Situatie rondom de wilde zwijnen in Collserola
Op 22 oktober 2025 werd in Barcelona, Catalonië, een aanzienlijke vondst gedaan van vijftig dode wilde zwijnen in het gebied van Collserola. Deze gebeurtenis trok de aandacht van lokale autoriteiten en experts, vooral doordat bij de eerste negen onderzochte dieren geen bewijs werd gevonden voor de aanwezigheid van de Afrikaanse varkenspest (PPA).
Over de detectie en conclusies
De Cataloniëse minister van Klimaatactie, Voedsel en Landbouwbeleid, Òscar Ordeig, gaf aan dat de meeste van deze zwijnen negatief waren getest op de ziekte. Tijdens een interview op La 2 Cat, dat werd weergegeven door Europa Press, benadrukte hij dat hij bijna zeker is dat de ziekte niet via natuurlijke besmetting onder de wilde zwijnen is binnengebracht. In plaats daarvan gaat hij ervan uit dat deze besmetting het gevolg is van menselijke activiteiten, mogelijk via de snelweg AP-7 of een andere communicatieverbinding.
Informatie en vooruitzichten
Ordeig stelde dat het enige tijd zal duren voordat men volledige duidelijkheid heeft over de wijze waarop de ziekte is binnengekomen. Hij benadrukte dat de besmetting niet afkomstig was van de zwijnen zelf, maar dat het waarschijnlijk een gevolg is van menselijke handelingen. Het personeel van de gezondheidsdiensten wacht nog op verdere testresultaten om de exacte oorzaak vast te stellen.
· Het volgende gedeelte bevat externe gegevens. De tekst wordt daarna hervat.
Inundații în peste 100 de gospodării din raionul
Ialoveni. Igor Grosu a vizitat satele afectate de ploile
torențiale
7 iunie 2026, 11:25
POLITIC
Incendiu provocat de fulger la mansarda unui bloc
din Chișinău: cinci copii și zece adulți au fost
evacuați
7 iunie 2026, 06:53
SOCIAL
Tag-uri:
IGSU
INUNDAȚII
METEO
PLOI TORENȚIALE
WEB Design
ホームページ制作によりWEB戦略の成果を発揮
Risico’s en bredere context
De minister herinnerde er aan dat het risico van een uitbraak van de Afrikaanse varkenspest in Spanje al eerder was opgemerkt. Dit werd vooral onderbouwd door het feit dat in Oost-Europese landen de ziekte endemisch is, wat betekent dat deze er al langere tijd aanwezig en moeilijk te beheersen is. Volgens Ordeig is de ziekte daar niet onder controle en wordt het gevaar van verdere verspreiding als significant beschouwd.
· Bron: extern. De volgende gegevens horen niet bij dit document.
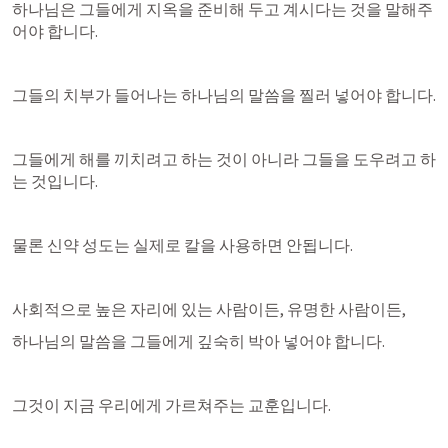
하나님은 그들에게 지옥을 준비해 두고 계시다는 것을 말해주
어야 합니다.
그들의 치부가 들어나는 하나님의 말씀을 찔러 넣어야 합니다.
그들에게 해를 끼치려고 하는 것이 아니라 그들을 도우려고 하
는 것입니다.
물론 신약 성도는 실제로 칼을 사용하면 안됩니다.
사회적으로 높은 자리에 있는 사람이든, 유명한 사람이든,
하나님의 말씀을 그들에게 깊숙히 박아 넣어야 합니다.
그것이 지금 우리에게 가르쳐주는 교훈입니다.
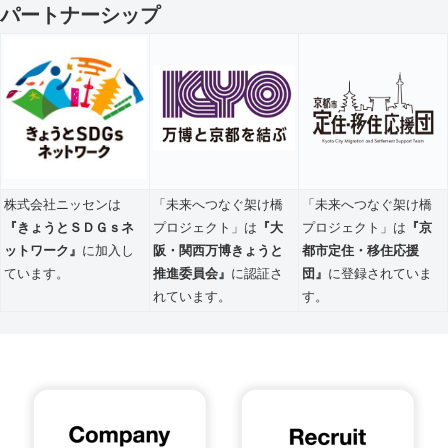
パートナーシップ
株式会社ニッセンは
「未来へつなぐ架け橋
「未来へつなぐ架け橋
『きょうとＳＤＧｓネ
プロジェクト」は
『大
プロジェクト」は
『京
ットワーク』
に加入し
阪・関西万博きょうと
都市定住・移住応援
ています。
推進委員会』
に認証さ
団』
に登録されていま
れています。
す。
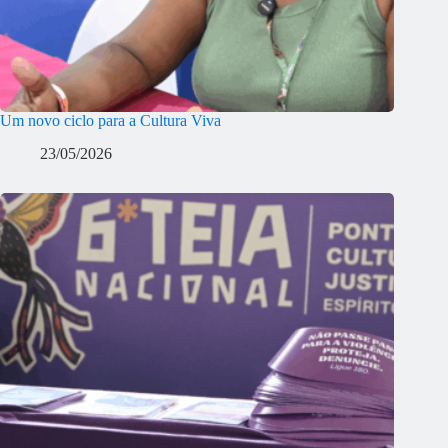
Um novo ciclo para a Cultura Viva
23/05/2026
Toekomstige ontwikkelingen
Het ministerie en betrokken instanties zullen de situatie nauw blijven volgen en verdere tests uitvoeren. Een uitgebreide analyse zal duidelijk maken of er aanvullende maatregelen nodig zijn om de verspreiding van de ziekte te voorkomen en om de volksgezondheid en de lokale landbouw te beschermen.